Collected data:
※ ※ ※

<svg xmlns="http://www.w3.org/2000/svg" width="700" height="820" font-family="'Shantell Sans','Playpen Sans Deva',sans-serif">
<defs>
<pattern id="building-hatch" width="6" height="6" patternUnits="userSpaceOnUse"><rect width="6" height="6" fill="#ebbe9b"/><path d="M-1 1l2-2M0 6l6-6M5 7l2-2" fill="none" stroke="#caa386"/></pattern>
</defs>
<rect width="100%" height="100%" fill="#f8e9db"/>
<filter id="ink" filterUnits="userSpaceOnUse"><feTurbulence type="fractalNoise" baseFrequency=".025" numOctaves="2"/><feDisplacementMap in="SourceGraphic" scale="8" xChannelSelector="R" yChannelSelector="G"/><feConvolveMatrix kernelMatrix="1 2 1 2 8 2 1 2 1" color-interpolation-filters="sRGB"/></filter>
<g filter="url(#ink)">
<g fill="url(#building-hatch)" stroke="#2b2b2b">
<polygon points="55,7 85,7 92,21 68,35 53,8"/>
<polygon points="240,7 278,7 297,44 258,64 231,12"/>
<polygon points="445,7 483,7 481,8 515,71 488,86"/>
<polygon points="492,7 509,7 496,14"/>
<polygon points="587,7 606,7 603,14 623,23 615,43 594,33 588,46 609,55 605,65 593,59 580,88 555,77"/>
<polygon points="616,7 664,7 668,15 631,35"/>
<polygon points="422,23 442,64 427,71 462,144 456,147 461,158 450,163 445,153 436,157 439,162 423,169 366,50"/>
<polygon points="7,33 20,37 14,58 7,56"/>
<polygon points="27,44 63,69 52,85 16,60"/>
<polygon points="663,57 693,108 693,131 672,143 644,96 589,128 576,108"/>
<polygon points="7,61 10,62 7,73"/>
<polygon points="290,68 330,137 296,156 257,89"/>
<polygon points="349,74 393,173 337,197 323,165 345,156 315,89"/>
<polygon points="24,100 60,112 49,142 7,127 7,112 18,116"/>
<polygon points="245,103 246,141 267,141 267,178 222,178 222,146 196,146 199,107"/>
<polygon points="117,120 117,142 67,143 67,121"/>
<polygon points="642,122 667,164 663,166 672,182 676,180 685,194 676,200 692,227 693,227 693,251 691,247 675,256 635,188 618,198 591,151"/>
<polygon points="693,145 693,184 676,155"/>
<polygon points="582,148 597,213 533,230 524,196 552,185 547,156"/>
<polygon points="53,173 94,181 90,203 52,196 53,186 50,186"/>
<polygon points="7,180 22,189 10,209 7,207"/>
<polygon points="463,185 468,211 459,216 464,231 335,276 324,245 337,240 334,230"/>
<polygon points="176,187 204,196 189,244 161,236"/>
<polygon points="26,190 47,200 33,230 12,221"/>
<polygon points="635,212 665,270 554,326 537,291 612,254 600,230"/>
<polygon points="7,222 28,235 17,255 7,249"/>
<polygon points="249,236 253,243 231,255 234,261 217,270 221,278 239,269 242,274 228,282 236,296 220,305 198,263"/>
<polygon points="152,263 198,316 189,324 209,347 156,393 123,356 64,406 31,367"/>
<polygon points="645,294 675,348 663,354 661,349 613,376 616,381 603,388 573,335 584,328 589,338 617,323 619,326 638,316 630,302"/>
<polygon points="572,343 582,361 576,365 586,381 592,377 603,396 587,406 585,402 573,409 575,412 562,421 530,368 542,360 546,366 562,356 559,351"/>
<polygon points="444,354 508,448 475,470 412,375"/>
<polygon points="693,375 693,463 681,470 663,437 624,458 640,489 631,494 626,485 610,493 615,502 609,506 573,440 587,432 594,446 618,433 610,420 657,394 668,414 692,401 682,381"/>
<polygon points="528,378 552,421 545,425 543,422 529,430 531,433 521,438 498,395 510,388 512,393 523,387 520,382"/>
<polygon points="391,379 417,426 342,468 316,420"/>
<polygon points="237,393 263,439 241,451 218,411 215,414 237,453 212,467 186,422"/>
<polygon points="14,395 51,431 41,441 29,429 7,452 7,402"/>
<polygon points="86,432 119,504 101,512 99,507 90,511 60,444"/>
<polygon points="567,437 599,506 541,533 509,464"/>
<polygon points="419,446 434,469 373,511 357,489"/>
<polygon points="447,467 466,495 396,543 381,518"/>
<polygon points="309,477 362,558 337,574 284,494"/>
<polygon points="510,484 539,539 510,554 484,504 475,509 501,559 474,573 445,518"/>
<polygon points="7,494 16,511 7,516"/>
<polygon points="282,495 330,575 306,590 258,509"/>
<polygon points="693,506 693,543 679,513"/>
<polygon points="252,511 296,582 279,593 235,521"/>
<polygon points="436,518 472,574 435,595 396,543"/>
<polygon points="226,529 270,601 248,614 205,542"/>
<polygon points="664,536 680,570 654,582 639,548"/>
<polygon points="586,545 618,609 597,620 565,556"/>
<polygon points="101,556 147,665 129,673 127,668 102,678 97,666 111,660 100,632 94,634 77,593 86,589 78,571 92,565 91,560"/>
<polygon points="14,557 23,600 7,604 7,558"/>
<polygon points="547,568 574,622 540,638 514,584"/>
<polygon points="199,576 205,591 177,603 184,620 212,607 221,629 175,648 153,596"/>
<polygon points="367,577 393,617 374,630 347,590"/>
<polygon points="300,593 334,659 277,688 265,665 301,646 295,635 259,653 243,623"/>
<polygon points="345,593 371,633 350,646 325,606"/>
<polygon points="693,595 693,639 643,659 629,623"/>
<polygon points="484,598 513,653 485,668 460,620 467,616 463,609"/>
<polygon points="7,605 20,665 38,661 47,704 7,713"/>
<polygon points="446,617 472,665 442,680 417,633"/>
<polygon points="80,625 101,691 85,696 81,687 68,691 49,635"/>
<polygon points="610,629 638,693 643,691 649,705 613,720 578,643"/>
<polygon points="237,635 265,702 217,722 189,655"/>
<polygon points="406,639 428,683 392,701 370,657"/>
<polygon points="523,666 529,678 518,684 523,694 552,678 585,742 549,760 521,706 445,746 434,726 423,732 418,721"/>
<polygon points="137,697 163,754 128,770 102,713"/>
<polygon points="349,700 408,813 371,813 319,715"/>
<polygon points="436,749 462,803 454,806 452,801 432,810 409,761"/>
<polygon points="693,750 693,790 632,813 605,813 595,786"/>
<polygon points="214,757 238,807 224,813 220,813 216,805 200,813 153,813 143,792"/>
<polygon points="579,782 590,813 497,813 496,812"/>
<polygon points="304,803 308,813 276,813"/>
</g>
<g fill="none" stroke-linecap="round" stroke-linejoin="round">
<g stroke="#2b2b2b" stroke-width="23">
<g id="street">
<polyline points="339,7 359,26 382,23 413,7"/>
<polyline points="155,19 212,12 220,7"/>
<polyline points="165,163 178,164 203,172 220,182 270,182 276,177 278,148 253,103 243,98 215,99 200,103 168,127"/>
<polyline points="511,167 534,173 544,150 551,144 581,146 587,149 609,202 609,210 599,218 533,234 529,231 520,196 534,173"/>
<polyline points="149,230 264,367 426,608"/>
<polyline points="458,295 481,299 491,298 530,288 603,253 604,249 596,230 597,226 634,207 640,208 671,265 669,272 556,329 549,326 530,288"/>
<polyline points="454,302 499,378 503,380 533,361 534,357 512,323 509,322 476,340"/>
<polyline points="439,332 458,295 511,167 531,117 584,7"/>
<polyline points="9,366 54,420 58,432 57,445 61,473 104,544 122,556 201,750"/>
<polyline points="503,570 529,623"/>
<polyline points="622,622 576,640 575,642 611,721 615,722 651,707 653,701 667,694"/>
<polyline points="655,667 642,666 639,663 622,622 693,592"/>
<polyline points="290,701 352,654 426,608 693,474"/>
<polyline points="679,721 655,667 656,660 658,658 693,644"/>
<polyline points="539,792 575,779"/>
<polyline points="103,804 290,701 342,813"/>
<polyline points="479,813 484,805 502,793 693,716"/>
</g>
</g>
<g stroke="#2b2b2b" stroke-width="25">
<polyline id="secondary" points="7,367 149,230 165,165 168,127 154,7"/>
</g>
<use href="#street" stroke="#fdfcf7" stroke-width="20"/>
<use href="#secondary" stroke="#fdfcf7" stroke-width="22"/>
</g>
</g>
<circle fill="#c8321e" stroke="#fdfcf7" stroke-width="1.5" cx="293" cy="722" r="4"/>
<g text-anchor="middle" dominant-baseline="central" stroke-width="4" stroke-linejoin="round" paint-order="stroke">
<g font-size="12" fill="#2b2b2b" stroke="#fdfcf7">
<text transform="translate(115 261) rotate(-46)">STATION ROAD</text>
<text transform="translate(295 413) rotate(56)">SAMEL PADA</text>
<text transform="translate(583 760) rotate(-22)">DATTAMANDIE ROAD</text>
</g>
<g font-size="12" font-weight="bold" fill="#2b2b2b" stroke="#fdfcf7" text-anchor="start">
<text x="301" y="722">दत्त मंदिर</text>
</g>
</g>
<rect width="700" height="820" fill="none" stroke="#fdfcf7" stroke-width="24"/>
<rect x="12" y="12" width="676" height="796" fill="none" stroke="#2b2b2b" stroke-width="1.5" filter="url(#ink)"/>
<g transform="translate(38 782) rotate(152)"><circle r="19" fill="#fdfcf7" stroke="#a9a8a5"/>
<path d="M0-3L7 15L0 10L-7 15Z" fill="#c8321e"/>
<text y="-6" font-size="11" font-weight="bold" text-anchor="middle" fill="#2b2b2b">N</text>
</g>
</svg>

※ ※ ※

→ Goal of the exercise: Return each full line of the entries that contains the word "middle".

→ Expected output:
<g text-anchor="middle" dominant-baseline="central" stroke-width="4" stroke-linejoin="round" paint-order="stroke">
<text y="-6" font-size="11" font-weight="bold" text-anchor="middle" fill="#2b2b2b">N</text>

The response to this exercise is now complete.